Among the many pleasures of Julia Glass' marvelous first novel, Three Junes, are the numerous small, brilliantly rendered moments—the gestures, objects and places that suggest the larger dramas in the lives of the McLeod family. Such casual-seeming moments often have a painterly luminescence, which should surprise no one. Before she became a writer, Julia Glass was an accomplished figurative painter.
"Like the character Fern, I actually did have a fellowship to paint in Paris after I graduated from Yale," Glass says during a recent call to her home in New York's West Village. "I had always been a good writer, but I was concentrating on the visual arts. After college and after Paris, I came to New York like lots of young aspiring artists. I showed paintings in group shows and won some modest prizes. I supported myself as a copy editor for a magazine. Gradually I realized that I missed writing and I began to write stories. The funny thing is, I'd feel incredibly guilty about this. I'd come home from my copy-editing job and instead of working on some big painting, I'd feel drawn to working on a short story. It was as if I had some secret vice. Finally I decided, this is my life. I can do this if I want."
One of the first stories Glass wrote was "Souvenirs," which was loosely based on experiences she had on vacation in Greece in 1979 during her fellowship year. "It was a very formulaic, ingenue-abroad, loss-of-innocence story," she now says. It was never published.
Revisiting the story some years later, a "splinter of memory" of a "very sad-looking, very handsome older Englishman in his 60s" presented itself. " I had had only one brief conversation with him in which he explained that his wife had recently died. When I went back to the story, I thought this man is the really interesting character here." Since she knew almost nothing about England but did know something about Scotland (she'd vacationed with distant cousins in Dumfries during her teens), Glass made the story's central character, Paul McLeod, a Scottish newspaper publisher. The heroine of the original story morphed into Fern, a young artist who briefly tantalizes the grieving McLeod in Greece (and reappears in full in the final section of the novel). "Souvenirs" became "Collies," winner of the Pirate's Alley Faulkner Society medal for best novella, and, eventually, the opening section of Three Junes.

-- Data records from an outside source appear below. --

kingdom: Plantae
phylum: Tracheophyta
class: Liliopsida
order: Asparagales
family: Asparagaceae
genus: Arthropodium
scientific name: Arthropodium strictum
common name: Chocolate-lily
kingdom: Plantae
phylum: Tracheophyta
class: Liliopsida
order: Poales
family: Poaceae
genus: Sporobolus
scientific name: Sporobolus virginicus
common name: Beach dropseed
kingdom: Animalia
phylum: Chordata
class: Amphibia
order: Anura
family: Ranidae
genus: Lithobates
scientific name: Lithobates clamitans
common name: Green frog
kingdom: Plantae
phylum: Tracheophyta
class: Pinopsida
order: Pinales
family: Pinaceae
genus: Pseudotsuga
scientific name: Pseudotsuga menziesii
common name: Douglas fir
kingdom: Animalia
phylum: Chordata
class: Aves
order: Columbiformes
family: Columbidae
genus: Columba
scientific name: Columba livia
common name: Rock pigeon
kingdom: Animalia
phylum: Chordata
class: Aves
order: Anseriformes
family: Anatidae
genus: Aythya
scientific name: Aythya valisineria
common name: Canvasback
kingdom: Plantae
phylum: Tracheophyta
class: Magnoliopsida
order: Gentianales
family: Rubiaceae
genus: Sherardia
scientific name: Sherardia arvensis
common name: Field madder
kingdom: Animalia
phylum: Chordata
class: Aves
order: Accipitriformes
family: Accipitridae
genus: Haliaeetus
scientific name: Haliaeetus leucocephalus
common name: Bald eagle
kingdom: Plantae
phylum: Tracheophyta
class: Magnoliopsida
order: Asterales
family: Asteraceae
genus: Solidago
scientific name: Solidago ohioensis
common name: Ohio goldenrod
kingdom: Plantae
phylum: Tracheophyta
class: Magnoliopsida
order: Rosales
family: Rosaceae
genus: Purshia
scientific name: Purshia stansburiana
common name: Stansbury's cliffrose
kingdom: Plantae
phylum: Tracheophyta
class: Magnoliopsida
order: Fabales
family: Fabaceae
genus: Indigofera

Told in three parts, each set in the month of June, each a variegated weave of past and present, the novel movingly explores love and loss and the emotional bonds among the McLeods Paul and Maureen, oldest son Fenno, twin sons David and Dennis, and a surprisingly large constellation of people connected to them.
"It's a novel about many things," Glass says. "Relationships between adult siblings fascinate me. . . . I wanted there to be a reflection of the truism that every child in a given family has a different childhood. But I also really wanted it to be about how we live past heartbreak, heartbreak that we're never going to get over, heartbreak that will be stratified in our hearts forever. For each of these characters there is a loss that is in a way irredeemable, but also one that he or she can get through and live beyond in a full way."
Central to this overarching story of heartbreak and its aftermath is the narrative of Fenno McLeod, an articulate, emotionally reserved gay man who goes to New York to study literature and stays to open a bookstore in the West Village. Fenno forms an extraordinary friendship with a witty, acerbic music critic named Malachy Burns who is dying of AIDS.
"Fenno was the kind of character I'd read about but had never experienced before, where a character gets up and starts to live his or her life pretty autonomously, while you're madly trying to keep up," Glass says. "I'd walk my at-that-time one-year-old along Bank Street to his babysitter, and I'd have this experience where I just sort of saw Fenno's life in this part of New York. Then on these walks back and forth with my baby in the stroller, I began to hear his voice, and I started to write part two of the book."
Glass also remained interested in the character of Fern, and she eventually began writing a third section to the novel. "Not having gone to school in fiction-writing, I probably broke a lot of rules without even knowing it," she says. "I never took a creative writing class, and I actually took very few literature classes, considering how much I love reading. I've been a bookworm since the minute I could read. But I love to savor books, read them very slowly. It drove me nuts that you have to take these courses where you read the great books in a week. I can't read that way."
Glass thinks of her novel as triptych rather than a trilogy, similar in form to "the altar pieces that I loved so much when I was studying art. You'd have a momentous central religious image and, to either side, images of the patrons who paid for the altar piece facing in toward this rich, very complicated, colorful central image. . . . I think of this as being Fenno's story flanked by the stories of these two other characters' stories seen in profile."
Of the novel's final section, in which Fern connects with Fenno, and Fenno revises his relationship with his brother Dennis, Glass says, "Early on while I was working on Three Junes I had a series of personal crises in my own life that could have paralyzed me. I reached a point where I realized that time doesn't heal all wounds, that there are tragedies that we carry around forever. But I am essentially a hopeful person. I didn't want it to seem glib or pasted on, but I did want this book to have a happy ending, and in my mind it does."
Alden Mudge writes from Oakland, California.